# [ARBEITSAUFTRAG A]
Schreiben Sie bitte aus dem Konzertbericht den Abschnitt ab, der mit den Worten „Es sind mehr“ beginnt und mit „Ausschweifungen. Ohne Starkult.“ schließt.
# [ARBEITSAUFTRAG B]
Beantworten Sie zum Konzertbericht diese Fragen:
(i) Welche Farbe hat das Kleid, das Katie Melua trägt?
(ii) Welches Lied von Janis Joplin singt sie?
(iii) Welche ihrer Wurzeln betont sie an diesem Abend stärker?
# [ARBEITSAUFTRAG C]
Führen Sie den Konzertbericht über Katie Melua in der Jungen Garde Dresden im Anschluss an seinen letzten Satz weiter.

# [TEXTAUSZUG]
———
Musik für die Seele

Katie Melua macht die Junge Garde zu ihrem Wohnzimmer

Wüsste man nicht, dass Katie Melua seit ihrer Jugend weltweit als Star gefeiert wird, man könnte ihr Konzert in der Jungen Garde Dresden für eines jener Hinterhofkonzerte halten, zu denen gemeinhin nur Eingeweihte Eintritt finden. Schnörkellos ist hier das Zauberwort, technisch nahezu perfekt sind ihre Interpretationen, die sie an der Gitarre zusammen mit ihrer Band in der Sommerluft präsentiert. Schnell folgen erste Ansagen, in denen Katie Melua Dresden lobt, die Menschen hier, die zauberhafte Kulisse der Open-Air-Spielstätte. Sie tut das, weil sie es eben jeden Abend tut auf ihrer kleinen Tour, meint man noch im ersten Moment. Aber im Leben ist manches anders, als es scheint. So wie ein Songtext oft tiefere Wurzeln hat, als seine Melodie vielleicht vermuten lässt.

Es sind mehr ihre georgischen als ihre irischen Wurzeln, die Katie Melua an diesem Abend betont. Egal, ob sie „In My Secret Life“ von Leonard Cohen, „Kozmic Blues“ von Janis Joplin, „Wonderful World“ von Louis Armstrong oder ein paar ihrer eigenen großen Hits wie „Nine Million Bicycles“ singt, sie bleibt dabei stets ganz bei sich selbst. Die zierliche Frau mit dem besonderen Knistern in der Stimme steht da im roten Kleid, die Gitarre in der Hand und verführt das Publikum mit unaufgeregten Interpretationen. Sie hat viel Kuschelpop im Gepäck, fühlt sich in jazzigen und rockigen Gefilden aber mindestens genauso wohl. Da schlummert Temperament in der Stimme. Da sitzt jeder Ton. Ihre kurzen Moderationen kommen aus dem Herzen, ohne Ausschweifungen. Ohne Starkult.
———
# [ERFASSTE DATEN]

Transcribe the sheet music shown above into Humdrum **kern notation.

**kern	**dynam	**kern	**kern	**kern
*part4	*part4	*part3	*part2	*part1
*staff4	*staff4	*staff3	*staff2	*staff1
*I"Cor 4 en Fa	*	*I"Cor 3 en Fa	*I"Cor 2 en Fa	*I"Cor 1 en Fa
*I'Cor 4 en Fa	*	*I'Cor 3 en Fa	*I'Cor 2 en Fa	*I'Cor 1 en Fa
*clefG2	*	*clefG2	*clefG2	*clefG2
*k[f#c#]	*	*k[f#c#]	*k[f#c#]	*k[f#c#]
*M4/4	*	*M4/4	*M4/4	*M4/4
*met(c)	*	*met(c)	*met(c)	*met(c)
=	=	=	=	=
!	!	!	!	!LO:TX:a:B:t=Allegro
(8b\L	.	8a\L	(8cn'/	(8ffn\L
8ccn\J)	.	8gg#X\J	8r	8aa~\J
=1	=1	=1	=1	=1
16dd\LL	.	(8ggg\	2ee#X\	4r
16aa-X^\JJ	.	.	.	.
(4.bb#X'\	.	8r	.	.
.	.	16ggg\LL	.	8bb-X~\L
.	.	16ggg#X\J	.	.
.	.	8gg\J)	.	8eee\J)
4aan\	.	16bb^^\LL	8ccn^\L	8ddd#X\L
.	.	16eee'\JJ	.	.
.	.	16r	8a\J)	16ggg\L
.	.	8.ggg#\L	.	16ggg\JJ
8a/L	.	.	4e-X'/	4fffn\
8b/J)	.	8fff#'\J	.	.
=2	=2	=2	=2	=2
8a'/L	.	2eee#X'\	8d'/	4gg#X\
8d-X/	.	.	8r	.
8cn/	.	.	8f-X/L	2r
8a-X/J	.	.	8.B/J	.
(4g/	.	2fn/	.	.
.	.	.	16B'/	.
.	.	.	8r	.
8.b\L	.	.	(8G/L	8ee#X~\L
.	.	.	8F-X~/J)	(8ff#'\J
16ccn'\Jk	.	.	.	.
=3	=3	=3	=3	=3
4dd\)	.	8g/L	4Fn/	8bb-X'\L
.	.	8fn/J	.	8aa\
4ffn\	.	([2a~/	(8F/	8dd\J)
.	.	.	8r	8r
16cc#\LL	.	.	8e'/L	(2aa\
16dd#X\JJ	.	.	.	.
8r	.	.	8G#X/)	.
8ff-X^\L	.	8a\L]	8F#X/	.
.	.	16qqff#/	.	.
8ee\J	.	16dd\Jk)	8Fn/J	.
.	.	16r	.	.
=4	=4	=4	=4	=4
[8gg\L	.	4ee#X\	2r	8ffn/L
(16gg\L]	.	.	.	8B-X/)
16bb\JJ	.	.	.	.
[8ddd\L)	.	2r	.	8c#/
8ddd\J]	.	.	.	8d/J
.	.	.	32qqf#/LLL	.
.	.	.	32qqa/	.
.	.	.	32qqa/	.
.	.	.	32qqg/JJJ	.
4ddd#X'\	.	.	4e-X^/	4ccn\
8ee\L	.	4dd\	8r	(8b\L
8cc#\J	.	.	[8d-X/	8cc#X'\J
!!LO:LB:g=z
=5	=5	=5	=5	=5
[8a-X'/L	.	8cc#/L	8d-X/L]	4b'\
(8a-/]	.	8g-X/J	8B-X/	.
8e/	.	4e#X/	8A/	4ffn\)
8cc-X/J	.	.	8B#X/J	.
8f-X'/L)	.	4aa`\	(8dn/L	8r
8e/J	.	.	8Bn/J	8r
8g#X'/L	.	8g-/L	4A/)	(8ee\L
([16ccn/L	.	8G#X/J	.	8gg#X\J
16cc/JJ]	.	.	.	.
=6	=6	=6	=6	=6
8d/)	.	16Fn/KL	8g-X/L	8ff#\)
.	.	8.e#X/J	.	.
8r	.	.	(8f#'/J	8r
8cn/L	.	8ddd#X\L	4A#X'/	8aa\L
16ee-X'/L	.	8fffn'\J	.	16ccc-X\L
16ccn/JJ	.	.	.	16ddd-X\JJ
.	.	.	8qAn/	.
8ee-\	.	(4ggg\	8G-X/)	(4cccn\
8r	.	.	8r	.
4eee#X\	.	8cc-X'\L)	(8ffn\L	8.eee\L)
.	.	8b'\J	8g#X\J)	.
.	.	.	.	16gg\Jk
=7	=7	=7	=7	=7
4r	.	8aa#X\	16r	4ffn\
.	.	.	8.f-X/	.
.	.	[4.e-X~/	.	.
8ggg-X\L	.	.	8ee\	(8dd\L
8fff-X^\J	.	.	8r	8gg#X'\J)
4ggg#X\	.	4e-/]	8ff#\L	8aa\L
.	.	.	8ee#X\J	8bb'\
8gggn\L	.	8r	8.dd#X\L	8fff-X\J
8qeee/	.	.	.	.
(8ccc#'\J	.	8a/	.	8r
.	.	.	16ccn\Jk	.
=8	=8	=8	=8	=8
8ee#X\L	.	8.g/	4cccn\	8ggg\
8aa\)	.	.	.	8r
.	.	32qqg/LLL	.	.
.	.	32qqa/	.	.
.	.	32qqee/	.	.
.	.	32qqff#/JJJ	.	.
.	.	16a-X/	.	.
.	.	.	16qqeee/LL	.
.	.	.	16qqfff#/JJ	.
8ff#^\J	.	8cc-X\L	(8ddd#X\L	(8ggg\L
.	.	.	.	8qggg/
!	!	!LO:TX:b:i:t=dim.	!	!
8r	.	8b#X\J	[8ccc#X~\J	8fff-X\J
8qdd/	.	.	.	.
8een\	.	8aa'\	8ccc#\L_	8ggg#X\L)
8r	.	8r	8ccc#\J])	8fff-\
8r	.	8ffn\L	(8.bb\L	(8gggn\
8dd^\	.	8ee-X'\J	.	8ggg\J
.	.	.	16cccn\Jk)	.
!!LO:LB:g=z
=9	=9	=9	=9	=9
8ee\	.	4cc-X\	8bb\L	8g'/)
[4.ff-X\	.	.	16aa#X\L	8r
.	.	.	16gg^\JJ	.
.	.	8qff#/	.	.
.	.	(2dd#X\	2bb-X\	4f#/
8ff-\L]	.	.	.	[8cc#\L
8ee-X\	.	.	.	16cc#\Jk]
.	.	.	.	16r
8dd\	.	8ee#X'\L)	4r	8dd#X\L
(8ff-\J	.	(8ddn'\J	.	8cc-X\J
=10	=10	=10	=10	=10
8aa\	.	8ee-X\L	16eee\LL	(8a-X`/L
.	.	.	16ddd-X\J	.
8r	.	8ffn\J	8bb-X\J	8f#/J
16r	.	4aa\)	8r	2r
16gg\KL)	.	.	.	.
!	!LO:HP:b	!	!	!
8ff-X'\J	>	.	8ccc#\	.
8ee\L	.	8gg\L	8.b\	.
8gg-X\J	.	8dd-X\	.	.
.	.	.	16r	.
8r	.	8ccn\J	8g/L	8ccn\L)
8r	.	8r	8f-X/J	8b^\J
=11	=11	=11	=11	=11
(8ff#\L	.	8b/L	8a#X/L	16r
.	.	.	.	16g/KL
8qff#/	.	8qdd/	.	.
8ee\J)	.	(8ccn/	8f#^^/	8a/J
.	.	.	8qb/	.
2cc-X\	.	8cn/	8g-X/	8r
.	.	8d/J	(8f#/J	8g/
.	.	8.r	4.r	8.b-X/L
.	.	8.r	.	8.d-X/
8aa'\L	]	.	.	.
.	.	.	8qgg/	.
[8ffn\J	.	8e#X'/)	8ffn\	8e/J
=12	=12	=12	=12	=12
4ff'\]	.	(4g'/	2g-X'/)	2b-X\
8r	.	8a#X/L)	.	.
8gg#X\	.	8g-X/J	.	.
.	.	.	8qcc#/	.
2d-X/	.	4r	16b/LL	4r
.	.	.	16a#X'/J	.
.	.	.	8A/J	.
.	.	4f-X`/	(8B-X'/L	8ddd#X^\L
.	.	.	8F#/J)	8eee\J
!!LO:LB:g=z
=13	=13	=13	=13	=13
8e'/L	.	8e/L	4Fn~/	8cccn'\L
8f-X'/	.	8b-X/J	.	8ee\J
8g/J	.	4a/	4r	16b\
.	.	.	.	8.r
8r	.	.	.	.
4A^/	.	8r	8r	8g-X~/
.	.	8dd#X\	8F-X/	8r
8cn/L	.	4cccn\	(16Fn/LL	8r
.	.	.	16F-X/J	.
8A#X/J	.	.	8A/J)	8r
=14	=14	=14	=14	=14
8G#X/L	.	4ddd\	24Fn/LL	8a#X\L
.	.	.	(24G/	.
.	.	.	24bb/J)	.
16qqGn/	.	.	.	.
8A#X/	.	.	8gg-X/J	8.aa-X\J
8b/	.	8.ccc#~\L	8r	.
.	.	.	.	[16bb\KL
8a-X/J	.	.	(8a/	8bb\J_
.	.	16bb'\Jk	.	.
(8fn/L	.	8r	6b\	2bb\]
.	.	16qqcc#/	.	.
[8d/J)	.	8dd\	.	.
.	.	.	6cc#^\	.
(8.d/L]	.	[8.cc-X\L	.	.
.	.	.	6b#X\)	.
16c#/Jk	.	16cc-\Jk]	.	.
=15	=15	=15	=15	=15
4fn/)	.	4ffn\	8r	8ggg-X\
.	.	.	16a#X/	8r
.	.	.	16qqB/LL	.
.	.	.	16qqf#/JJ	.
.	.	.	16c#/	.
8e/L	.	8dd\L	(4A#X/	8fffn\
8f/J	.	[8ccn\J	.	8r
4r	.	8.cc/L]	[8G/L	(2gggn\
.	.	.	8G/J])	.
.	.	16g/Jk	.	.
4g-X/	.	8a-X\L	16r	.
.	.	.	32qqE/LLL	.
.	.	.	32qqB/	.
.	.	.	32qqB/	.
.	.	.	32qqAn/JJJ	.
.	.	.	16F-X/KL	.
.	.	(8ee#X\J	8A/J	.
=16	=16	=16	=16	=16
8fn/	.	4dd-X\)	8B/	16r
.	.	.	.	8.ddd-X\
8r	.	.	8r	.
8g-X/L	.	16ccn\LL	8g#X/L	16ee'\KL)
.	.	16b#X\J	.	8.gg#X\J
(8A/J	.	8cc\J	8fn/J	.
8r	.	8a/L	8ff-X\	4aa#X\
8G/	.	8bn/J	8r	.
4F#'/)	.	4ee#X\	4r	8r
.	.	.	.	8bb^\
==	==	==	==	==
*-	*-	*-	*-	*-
———
# [ANTWORT A]
Es sind mehr ihre georgischen als ihre irischen Wurzeln, die Katie Melua an diesem Abend betont. Egal, ob sie „In My Secret Life“ von Leonard Cohen, „Kozmic Blues“ von Janis Joplin, „Wonderful World“ von Louis Armstrong oder ein paar ihrer eigenen großen Hits wie „Nine Million Bicycles“ singt, sie bleibt dabei stets ganz bei sich selbst. Die zierliche Frau mit dem besonderen Knistern in der Stimme steht da im roten Kleid, die Gitarre in der Hand und verführt das Publikum mit unaufgeregten Interpretationen. Sie hat viel Kuschelpop im Gepäck, fühlt sich in jazzigen und rockigen Gefilden aber mindestens genauso wohl. Da schlummert Temperament in der Stimme. Da sitzt jeder Ton. Ihre kurzen Moderationen kommen aus dem Herzen, ohne Ausschweifungen. Ohne Starkult.

# [ANTWORT B]
(i) Rot.
(ii) „Kozmic Blues“.
(iii) Ihre georgischen Wurzeln.

# [ANTWORT C]
Nein, es geht nicht um sie an diesem Abend. Es geht um das Gefühl zu Hause zu sein, angekommen in der Musik. Natürlich schillert stets ihr Leben in den süffigen Melodien durch, die so sanft durch den lauen Sommerabend gleiten, als wollten sie einen stillen Moment des Friedens heraufbeschwören. Zu jedem Song hat Katie Melua eine Geschichte mitgebracht: Erlebnisse, Erinnerungen und Gefühle wie der erste Liebeskummer oder das Kribbeln im Bauch, das sie vielleicht als Kind spürte, als sie mit ihrem Bruder (dem Gitarristen des Abends) in einem alten Flugzeugwrack aus dem Bürgerkrieg in Georgien spielend von Reisen nach Paris träumte. Nicht ihre berühmtesten Titel werden jedoch zum Höhepunkt des Abends, sondern ausgerechnet das Lied „If You Are So Beautiful“, das sie statt in feinstem British English in ihrer Muttersprache Georgisch singt. Es klingt fremd und doch so nah, als würde sie eine bisher seltene offenbarte Facette ihrer selbst darin freilegen.

So schafft es Katie Melua, in der Parkbühne mit 5000 Plätzen eine intime Atmosphäre zu zaubern, die zweitweise den Eindruck erweckt, als spiele sie für jeden Einzelnen nur ganz allein. Bescheidenheit ist das Zauberwort. Die Verbundenheit mit Dresden keine leere Floskel. Sie habe einem befreundeten Regisseur von ihrem Gastspiel in Dresden geschrieben, der daraufhin von den kreativen Sachsen geschwärmt habe und ihnen Grüße ausrichten ließ. Melua richtet sie aus – und das ganz ohne Pathos, einfach weil sie es will. Nach dem Konzert und drei Zugaben nimmt sie sich noch viel Zeit für Fotos und Autogramme, sie lacht am Bühnenrand mit ihren Fans. Wer das Spektakel beobachtet, der sieht hier keine distanzierte Künstlerin, sondern eine zarte Frau mit großer Stimme, viel Herz und untrüglichem Gespür für starke Texte mit feinen Zwischentönen, die in einer lauten Zeit wieder Freude am Hinhören wecken.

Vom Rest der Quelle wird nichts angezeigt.